Explainability-Aware Evaluation of Transfer Learning Models for IoT DDoS Detection Under Resource Constraints
This work addresses the need for reliable and interpretable DDoS detection in resource-constrained IoT environments, though it is incremental as it focuses on empirical evaluation of existing models.
The study tackled the problem of evaluating transfer learning models for IoT DDoS detection under resource constraints by conducting an explainability-aware empirical analysis, finding that DenseNet169 achieved strong reliability and interpretability alignment while MobileNetV3 offered an effective latency-accuracy trade-off for fog-level deployment.

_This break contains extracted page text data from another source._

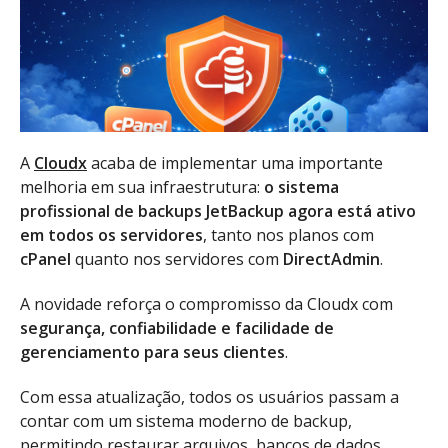
A
Cloudx
acaba de implementar uma importante
melhoria em sua infraestrutura:
o sistema
profissional de backups JetBackup agora está ativo
em todos os servidores
, tanto nos planos com
cPanel
quanto nos servidores com
DirectAdmin
.
A novidade reforça o compromisso da Cloudx com
segurança, confiabilidade e facilidade de
gerenciamento para seus clientes
.
Com essa atualização, todos os usuários passam a
contar com um sistema moderno de backup,
permitindo restaurar arquivos, bancos de dados,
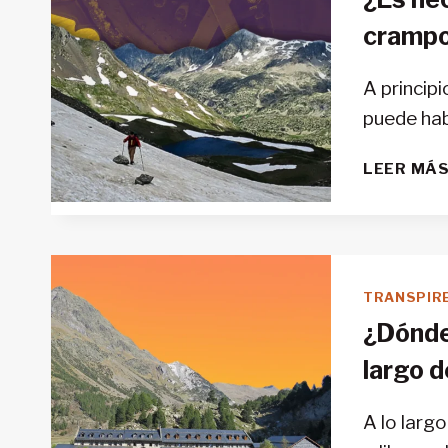
crampo
A princip
puede hab
LEER MÁ
TRANSPIR
¿Dónde
largo d
A lo larg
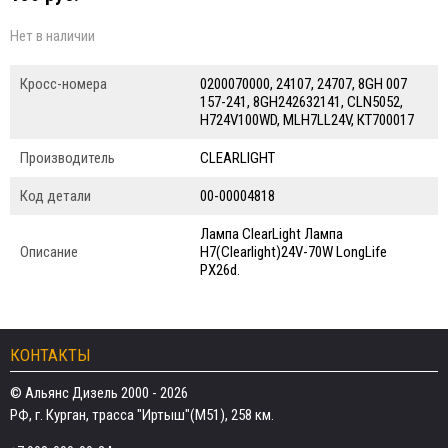
Нет в наличии
Кросс-номера
0200070000, 24107, 24707, 8GH 007
157-241, 8GH242632141, CLN5052,
H724V100WD, MLH7LL24V, КТ700017
Производитель
CLEARLIGHT
Код детали
00-00004818
Лампа ClearLight Лампа
Описание
H7(Clearlight)24V-70W LongLife
PX26d.
КОНТАКТЫ
© Альянс Дизель 2000 - 2026
РФ, г. Курган, трасса "Иртыш"(М51), 258 км.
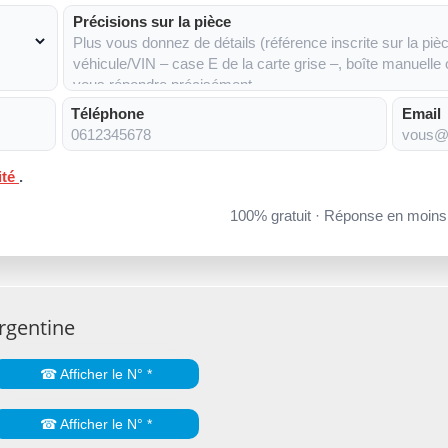
Précisions sur la pièce
Téléphone
Email
ité
.
100% gratuit · Réponse en moin
rgentine
☎ Afficher le N° *
☎ Afficher le N° *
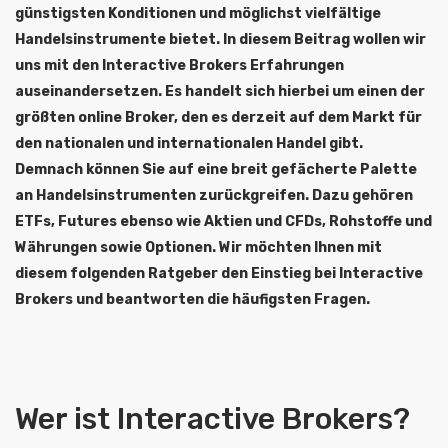
günstigsten Konditionen und möglichst vielfältige
Handelsinstrumente bietet. In diesem Beitrag wollen wir
uns mit den Interactive Brokers Erfahrungen
auseinandersetzen. Es handelt sich hierbei um einen der
größten online Broker, den es derzeit auf dem Markt für
den nationalen und internationalen Handel gibt.
Demnach können Sie auf eine breit gefächerte Palette
an Handelsinstrumenten zurückgreifen. Dazu gehören
ETFs, Futures ebenso wie Aktien und CFDs, Rohstoffe und
Währungen sowie Optionen. Wir möchten Ihnen mit
diesem folgenden Ratgeber den Einstieg bei Interactive
Brokers und beantworten die häufigsten Fragen.
Wer ist Interactive Brokers?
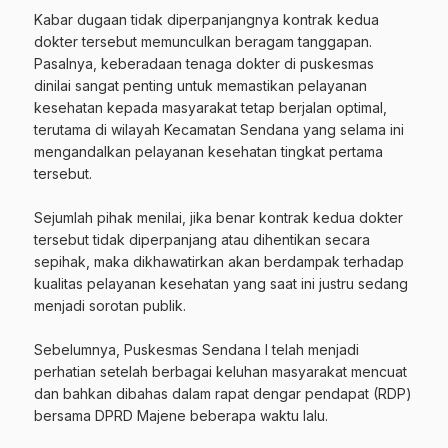
‎Kabar dugaan tidak diperpanjangnya kontrak kedua
dokter tersebut memunculkan beragam tanggapan.
Pasalnya, keberadaan tenaga dokter di puskesmas
dinilai sangat penting untuk memastikan pelayanan
kesehatan kepada masyarakat tetap berjalan optimal,
terutama di wilayah Kecamatan Sendana yang selama ini
mengandalkan pelayanan kesehatan tingkat pertama
tersebut.
‎Sejumlah pihak menilai, jika benar kontrak kedua dokter
tersebut tidak diperpanjang atau dihentikan secara
sepihak, maka dikhawatirkan akan berdampak terhadap
kualitas pelayanan kesehatan yang saat ini justru sedang
menjadi sorotan publik.
‎Sebelumnya, Puskesmas Sendana I telah menjadi
perhatian setelah berbagai keluhan masyarakat mencuat
dan bahkan dibahas dalam rapat dengar pendapat (RDP)
bersama DPRD Majene beberapa waktu lalu.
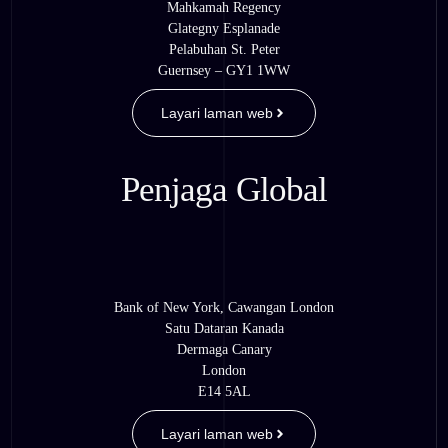
Mahkamah Regency
Glategny Esplanade
Pelabuhan St. Peter
Guernsey – GY1 1WW
Layari laman web
Penjaga Global
Bank of New York, Cawangan London
Satu Dataran Kanada
Dermaga Canary
London
E14 5AL
Layari laman web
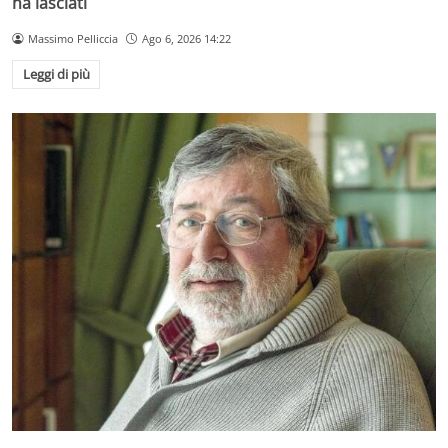
ha lasciati
Massimo Pelliccia
Ago 6, 2026 14:22
Leggi di più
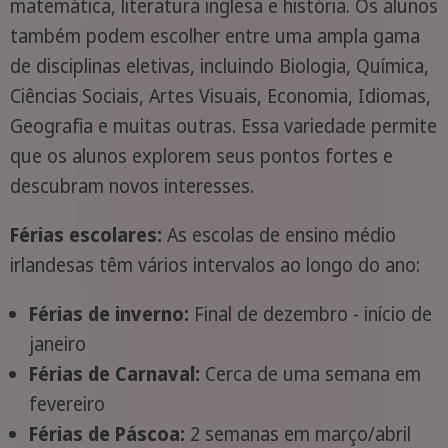
matemática, literatura inglesa e história. Os alunos
também podem escolher entre uma ampla gama
de disciplinas eletivas, incluindo Biologia, Química,
Ciências Sociais, Artes Visuais, Economia, Idiomas,
Geografia e muitas outras. Essa variedade permite
que os alunos explorem seus pontos fortes e
descubram novos interesses.
Férias escolares:
As escolas de ensino médio
irlandesas têm vários intervalos ao longo do ano:
Férias de inverno:
Final de dezembro - início de
janeiro
Férias de Carnaval:
Cerca de uma semana em
fevereiro
Férias de Páscoa:
2 semanas em março/abril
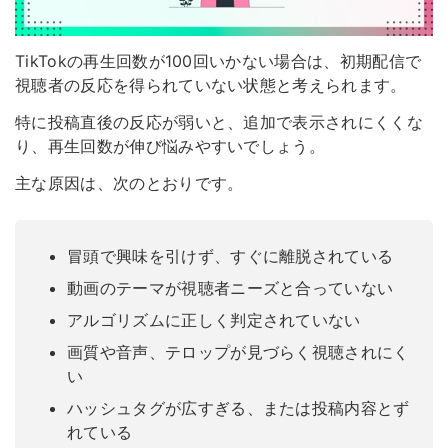
TikTokの再生回数が100回いかない場合は、初期配信で
視聴者の反応を得られていない状態と考えられます。
特に投稿直後の反応が弱いと、追加で表示されにくくな
り、再生回数が伸び悩みやすいでしょう。
主な原因は、次のとおりです。
冒頭で興味を引けず、すぐに離脱されている
動画のテーマが視聴者ニーズと合っていない
アルゴリズムに正しく判定されていない
画質や音声、テロップが見づらく視聴されにく
い
ハッシュタグが広すぎる、または投稿内容とず
れている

Distributed denial-of-service (DDoS) attacks threaten the availability of Internet of Things (IoT) infrastructures, particularly under resource-constrained deployment conditions. Although transfer learning models have shown promising detection accuracy, their reliability, computational feasibility, and interpretability in operational environments remain insufficiently explored. This study presents an explainability-aware empirical evaluation of seven pre-trained convolutional neural network architectures for multi-class IoT DDoS detection using the CICDDoS2019 dataset and an image-based traffic representation. The analysis integrates performance metrics, reliability-oriented statistics (MCC, Youden Index, confidence intervals), latency and training cost assessment, and interpretability evaluation using Grad-CAM and SHAP. Results indicate that DenseNet and MobileNet-based architectures achieve strong detection performance while demonstrating superior reliability and compact, class-consistent attribution patterns. DenseNet169 offers the strongest reliability and interpretability alignment, whereas MobileNetV3 provides an effective latency-accuracy trade-off for fog-level deployment. The findings emphasize the importance of combining performance, reliability, and explainability criteria when selecting deep learning models for IoT DDoS detection.